March 11, 2014
State park lifeguards worth considering
The park manager at Lake Sammamish State Park is asking Issaquah to consider chipping in for lifeguards at the beaches on Lake Sammamish. The idea is worth considering, but the city must protect its interests.
The state ran a pilot program of placing lifeguards on the beaches in 2007 and 2008. In that time, the number of average daily visitors to guarded beaches rose from about 178 to 267. Considering it sometimes takes time for word to spread of a new program, it’s likely that many of the visitors in the second year heard about lifeguards and made the decision to come to the beach because they knew they and their children would be safe.

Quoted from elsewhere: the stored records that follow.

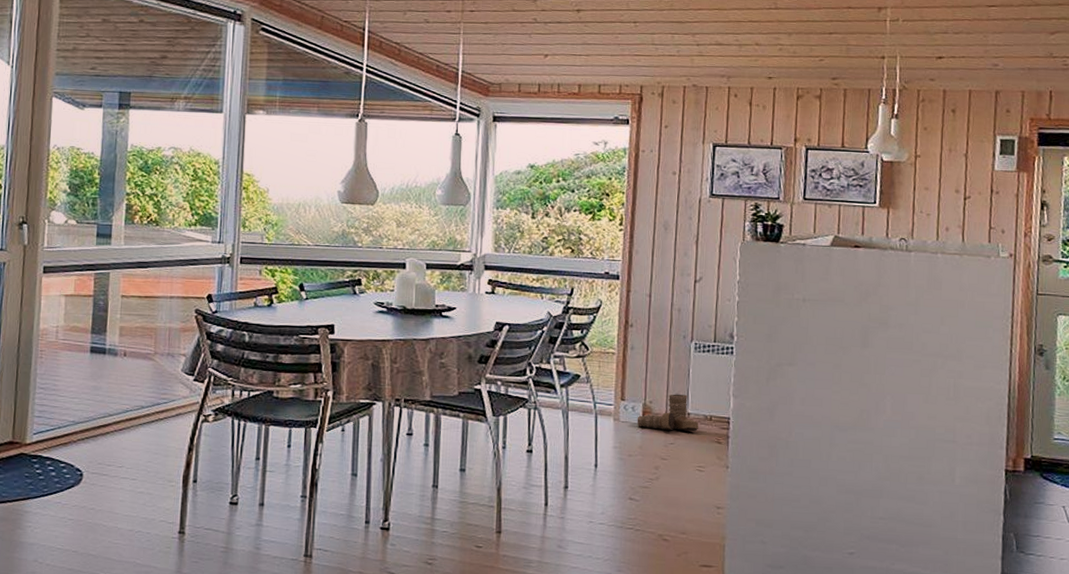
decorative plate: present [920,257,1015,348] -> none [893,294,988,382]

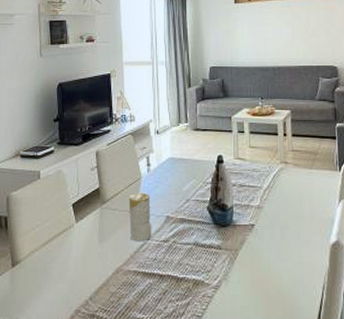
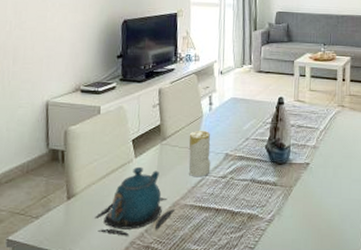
teapot: none [39,231,119,304] -> present [95,166,176,236]

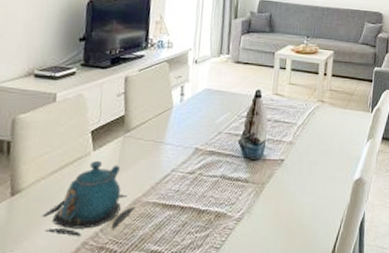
candle: present [188,130,211,176] -> none [154,122,180,172]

If the increase in visitation continues, with a commensurate increase in revenue from fees to enter the park, it would help offset the costs of hiring lifeguards for the swimming season. From a fiscal standpoint, the lifeguards would quickly pay for themselves.
Beyond the money, there is the obvious reason for lifeguards — they save people’s lives. But there are other more subtle reasons.
Having guards on the beaches would also mean another set of “official” eyes in the park during the busiest season. They can help direct visitors to park facilities.
The new guards’ job description could include things like helping chase away (not kill) the geese whose poop fouls the beaches.
Certainly, Issaquah residents would enjoy the benefits of having the guards at the park, but they should not be asked to help shoulder the burden without compensation. The park is a regional facility owned and operated by the state. As such, city residents, as residents of the state, are already supporting the park.
Asking them to pay again through city taxes could be a bit unfair. If the city is going to proceed with helping pay the expenses, it’s only fair that the city also share in the additional revenues generated as a result of the program.
Lifeguards would benefit everyone; the cost of them should not be shouldered only by a few.